Hi! I have two different bulk RNA-seq datasets that I want to compare (merge into one) and ideally perform differential expression analysis by using DESeq2. The problem is that altghough the samples were sequenced on the same platform, the sequencing depths of these datasets are very different (the first dataset has ca 2 million reads/sample; the second one ca 10x more).
I am wondering if there is any method to adequately normalize the datasets, so they could be more comparable? Maybe based on some housekeeping genes or any other alternatives? I know that running data through DESeq2 already normalizes your data based on sequencing depth and RNA composition, but I still see a huge dataset-inflicted difference on a PCA plot (see plot below). And if I check the results file after DESeq2 normalization, some standard housekeeping genes (such as GAPDH or ACTB) show ca 10x difference between the samples in different datasets. See the example below (PC1 constitutes 90% difference, whereas PC2 only 4%).

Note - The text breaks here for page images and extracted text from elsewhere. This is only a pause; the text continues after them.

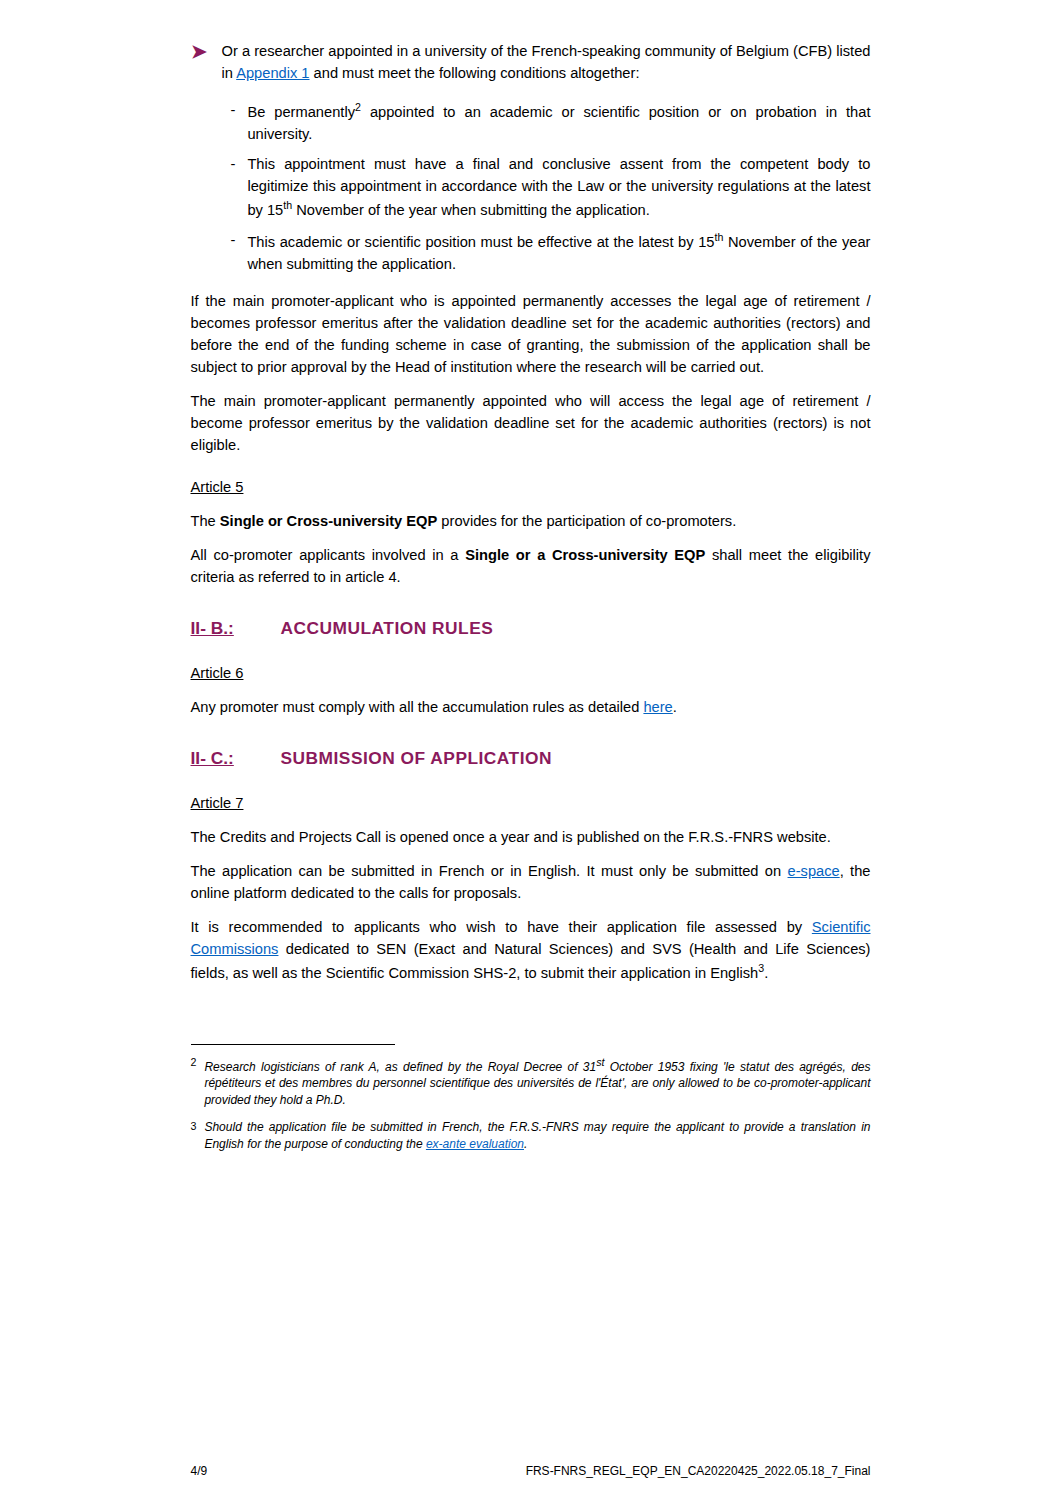➤
Or a researcher appointed in a university of the French-speaking community of Belgium (CFB) listed in Appendix 1 and must meet the following conditions altogether:
-
Be permanently2 appointed to an academic or scientific position or on probation in that university.
-
This appointment must have a final and conclusive assent from the competent body to legitimize this appointment in accordance with the Law or the university regulations at the latest by 15th November of the year when submitting the application.
-
This academic or scientific position must be effective at the latest by 15th November of the year when submitting the application.
If the main promoter-applicant who is appointed permanently accesses the legal age of retirement / becomes professor emeritus after the validation deadline set for the academic authorities (rectors) and before the end of the funding scheme in case of granting, the submission of the application shall be subject to prior approval by the Head of institution where the research will be carried out.
The main promoter-applicant permanently appointed who will access the legal age of retirement / become professor emeritus by the validation deadline set for the academic authorities (rectors) is not eligible.
Article 5
The Single or Cross-university EQP provides for the participation of co-promoters.
All co-promoter applicants involved in a Single or a Cross-university EQP shall meet the eligibility criteria as referred to in article 4.
II- B.: ACCUMULATION RULES
Article 6
Any promoter must comply with all the accumulation rules as detailed here.
II- C.: SUBMISSION OF APPLICATION
Article 7
The Credits and Projects Call is opened once a year and is published on the F.R.S.-FNRS website.
The application can be submitted in French or in English. It must only be submitted on e-space, the online platform dedicated to the calls for proposals.
It is recommended to applicants who wish to have their application file assessed by Scientific Commissions dedicated to SEN (Exact and Natural Sciences) and SVS (Health and Life Sciences) fields, as well as the Scientific Commission SHS-2, to submit their application in English3.
2
Research logisticians of rank A, as defined by the Royal Decree of 31st October 1953 fixing 'le statut des agrégés, des répétiteurs et des membres du personnel scientifique des universités de l'État', are only allowed to be co-promoter-applicant provided they hold a Ph.D.
3
Should the application file be submitted in French, the F.R.S.-FNRS may require the applicant to provide a translation in English for the purpose of conducting the ex-ante evaluation.
4/9 FRS-FNRS_REGL_EQP_EN_CA20220425_2022.05.18_7_Final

I didn't think it's relevant to add any code or session info as this is a general question.
Thanks in advance! :)
I would like to retrieve a list of target genes in all tissues after certain pathway activation to evaluate to what extent are the target genes shared/different across the tissues. E.g. 0h, 6h and 24h after pathway activation. I can of course still perform this analysis, but just the first dataset comparison after combining the data made me doubt whether there is a better way to normalize the data. Do you think DESeq2 normalization is good enough and I shouldn't worry too much? Thanks!
Given that tissues are nested within dataset, and you are interested in looking at time differences within tissue, I'd recommend processing the two datasets separately, and then comparing at the level of DE gene lists.